Pour préserver ses chances d'obtenir des contrats aux Etats-Unis, la SNCF a exprimé pour la première fois ses regrets pour son rôle dans la déportation des juifs pendant la Seconde Guerre mondiale, alors que l'entreprise ferroviaire affirmait jusque-là qu'elle avait agi sous la contrainte.
En déplacement début novembre aux Etats-Unis pour présenter l'offre de la SNCF pour le projet de ligne à grande vitesse Tampa-Orlando, son président Guillaume Pepy a rencontré des élus de l'Etat de Floride (sud-est) et des associations juives.
La compagnie a publié à cette occasion un communiqué qui évoque "le souhait de la SNCF d'exprimer sa profonde peine et son regret pour les conséquences de ses actes" réalisés sous la contrainte "de la réquisition".
M. Pepy fait référence dans ce texte au discours prononcé par le président Jacques Chirac en juillet 1995, lors des commémorations de la Rafle du Vel' d’Hiv': "Ces heures noires souillent à jamais notre histoire, et sont une injure à notre passé et à nos traditions. Oui, la folie criminelle de l'occupant a été secondée par des Français, par l'Etat français."

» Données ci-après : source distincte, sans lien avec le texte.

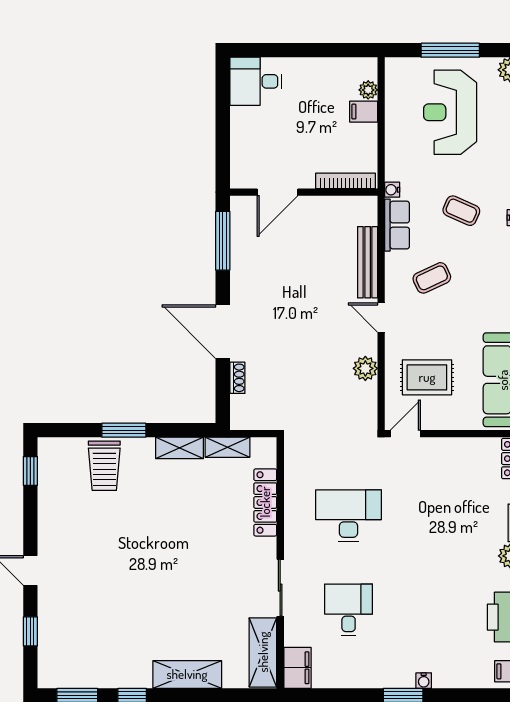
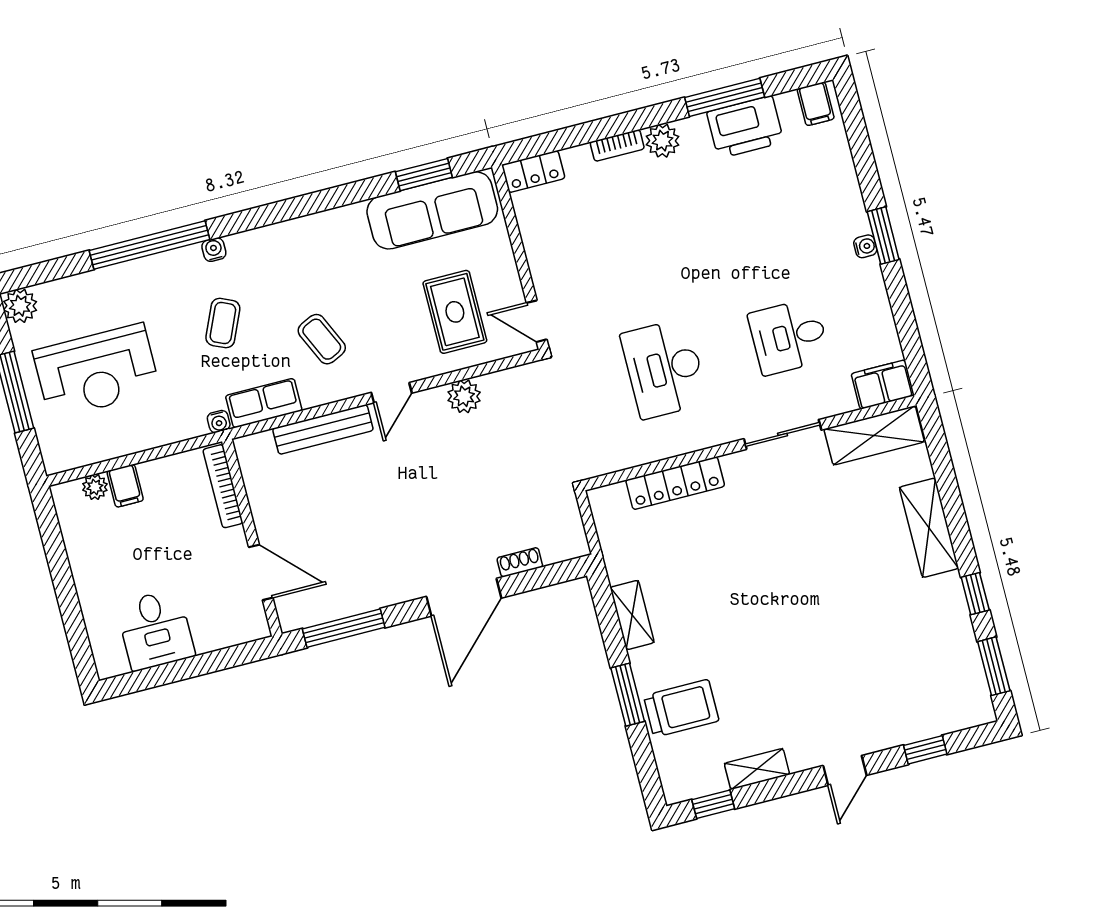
desk: (256, 81) -> (155, 630), moved
shelving: (227, 447) -> (757, 769), moved, turned 90
water cooler: (424, 681) -> (865, 246), moved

"En tant que bras de l'Etat français, la SNCF reprend à son compte ces mots et la peine qu'ils reflètent pour les victimes, les survivants et leurs familles qui ont souffert à cause de notre rôle pendant la guerre", écrit le patron de la SNCF.

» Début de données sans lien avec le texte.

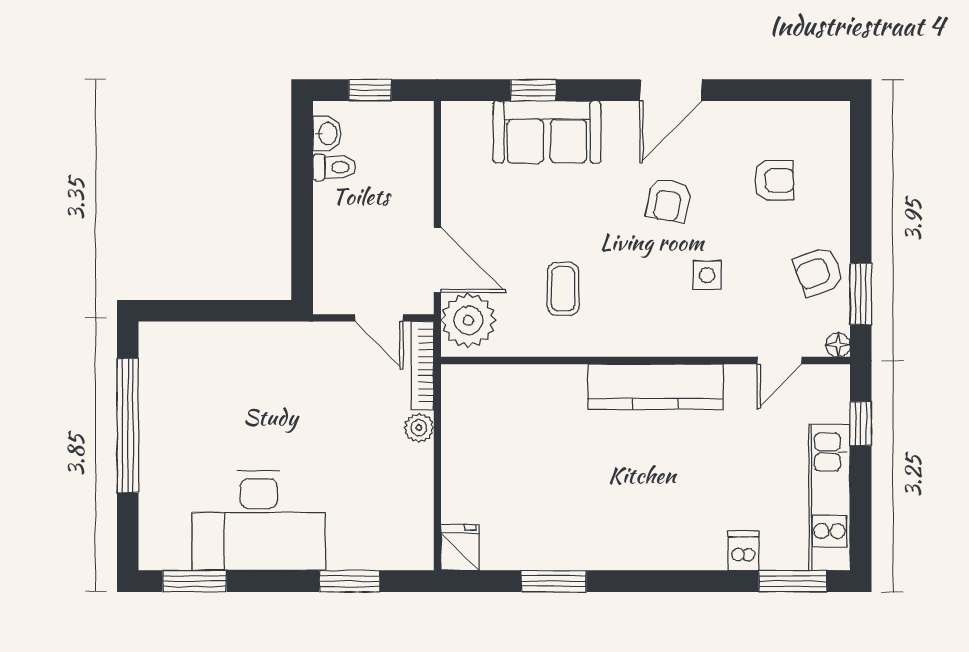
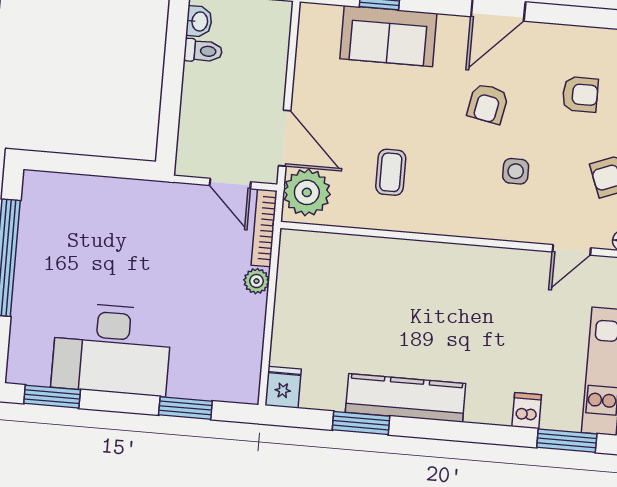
kitchen counter: (655, 387) -> (406, 398), moved, turned 180

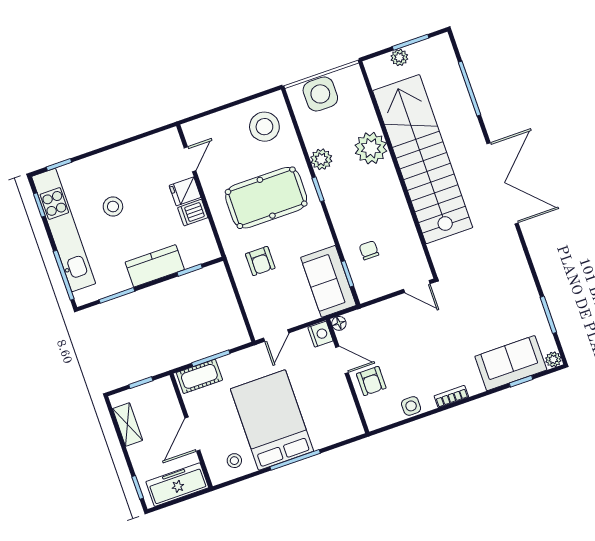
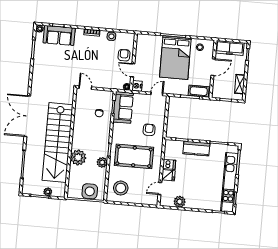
plant: (141, 151) -> (180, 202), added
stool: (113, 206) -> (203, 183), removed

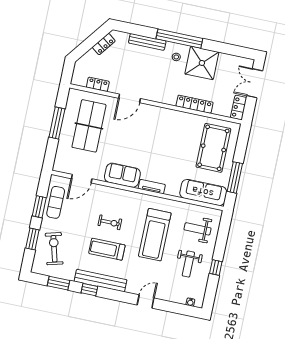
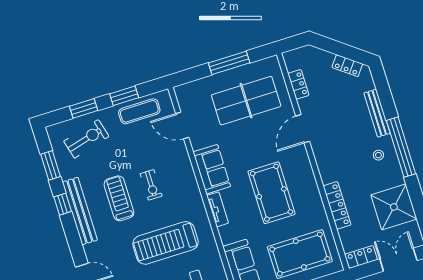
shower: (202, 63) -> (394, 207), moved
door: (129, 98) -> (303, 129), hinge flipped
pool table: (161, 144) -> (272, 193), added

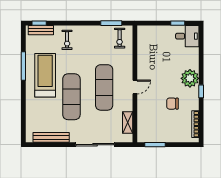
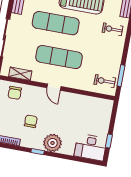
desk: (187, 36) -> (90, 147), width x1.37
chair: (147, 125) -> (15, 93), added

L'ex-député européen des Verts Alain Lipietz, dont la famille a perdu en appel un procès contre l'Etat et la SNCF, a salué "un pas évident dans l'avancée de la vérité historique" et invité M. Pepy à "redire ses excuses en France".
La SNCF, également candidate à l'exploitation d'une ligne à grande vitesse en Californie, est sommée depuis plusieurs mois aux Etats-Unis de rendre des comptes sur son action pendant la Seconde Guerre mondiale.

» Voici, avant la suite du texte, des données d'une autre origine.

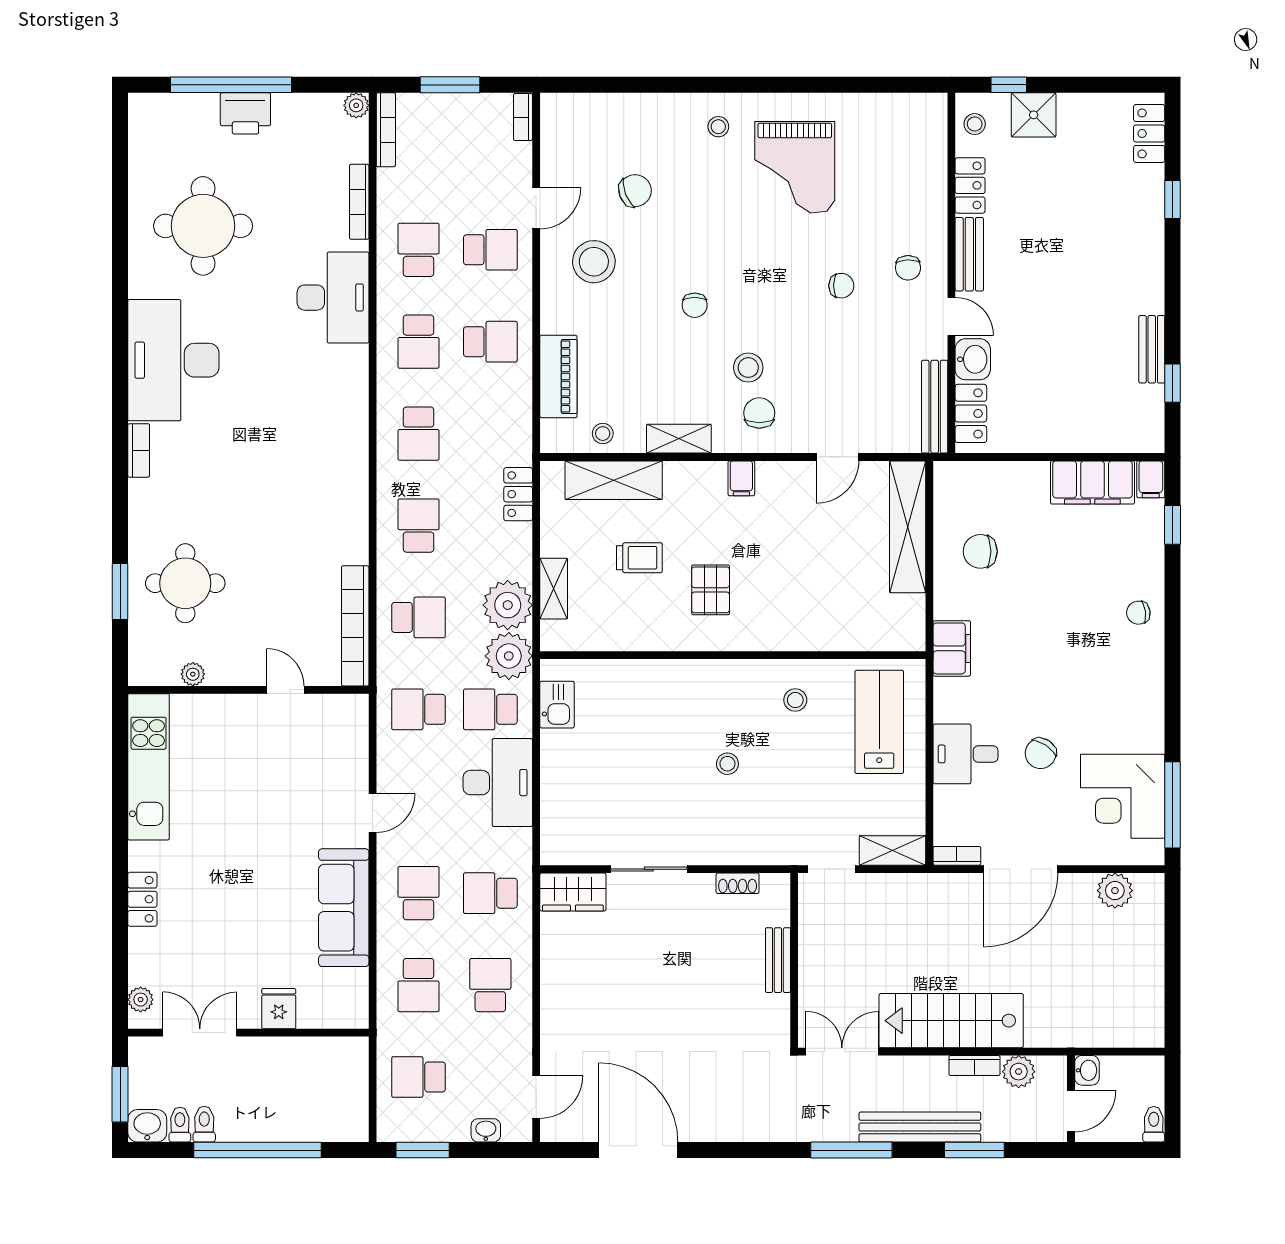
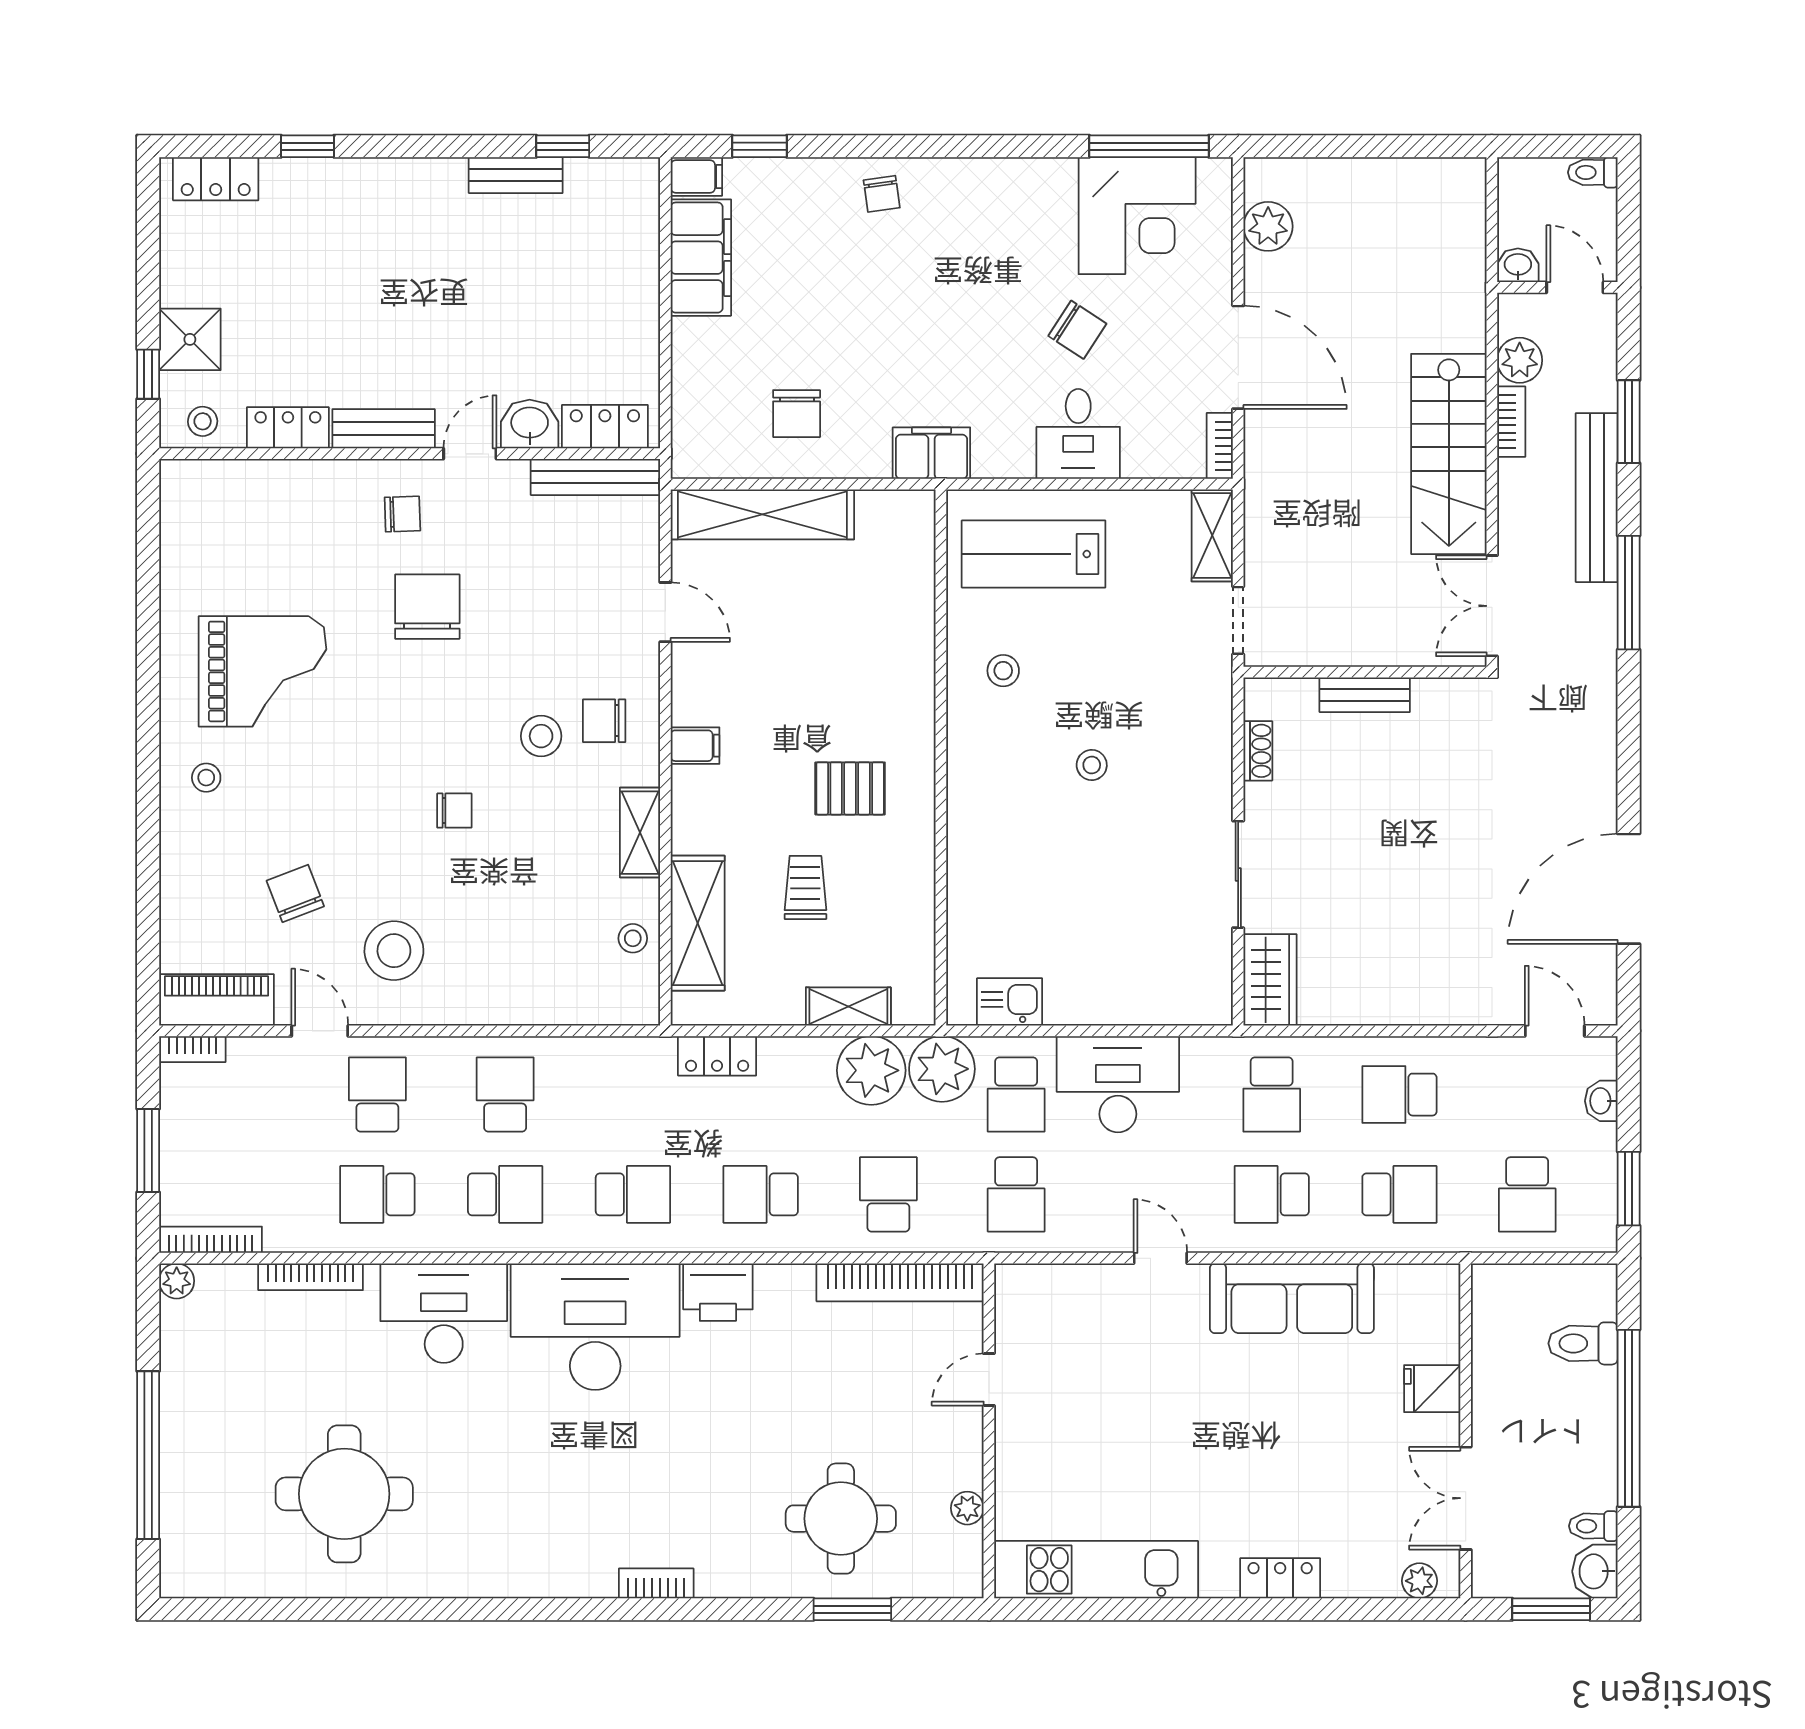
printer: (245, 113) -> (718, 1292), moved, turned 90
chair: (841, 286) -> (427, 607), width x1.87, depth x1.87
desk: (173, 360) -> (595, 1327), moved, turned 180
piano: (558, 376) -> (217, 1000), moved
toilet: (204, 1124) -> (1583, 1343), moved, width x1.37, depth x1.39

En Californie, le démocrate Bob Blumenfield a fait voter une loi qui oblige tous les candidats à un contrat à faire la lumière sur leur rôle éventuel dans le transport de "prisonniers" de 1942 à 1944, texte auquel le gouverneur Arnold Schwarzenegger a finalement mis son veto.
Un élu de Floride à la Chambre des représentants, le démocrate Ron Klein, a déposé un projet de loi similaire au niveau fédéral.
M. Pepy avait déclaré en août que la SNCF, qui a transporté quelque 76.000 juifs déportés pendant la guerre, avait ouvert ses archives en 1996 et était prête à mettre ces documents à la disposition des Américains. Il avait rappelé que de 2.000 cheminots avaient été "exécutés" par les nazis.
Mais au vu des enjeux financiers des contrats (des dizaines de milliards de dollars), pour la SNCF mais surtout pour son fournisseur de trains Alstom, la direction de la compagnie ferroviaire a choisi de se repentir publiquement.
En Floride, un centre éducatif consacré à l'Holocauste a cependant rejeté vendredi les regrets de la SNCF, accusée de "tourner autour du pot". "S'ils veulent présenter des excuses, ils doivent le faire directement auprès des survivants", a déclaré Rositta Kenigsberg, vice-présidente de l'Holocaust Documentation and Education Center.
Du côté des syndicats français, la CGT cheminots s'est interrogée sur "les réelles motivations" des Etats-Unis pour conditionner l'obtention d'un contrat commercial à cette question.
"J'encourage la SNCF à regarder en face cette page de l'histoire, quitte à briser des mythes", a réagi de son côté François Zimeray, ambassadeur pour les droits de l'homme, qui regrette toutefois que cette tragédie ait été "instrumentalisée à des fins de protectionnisme".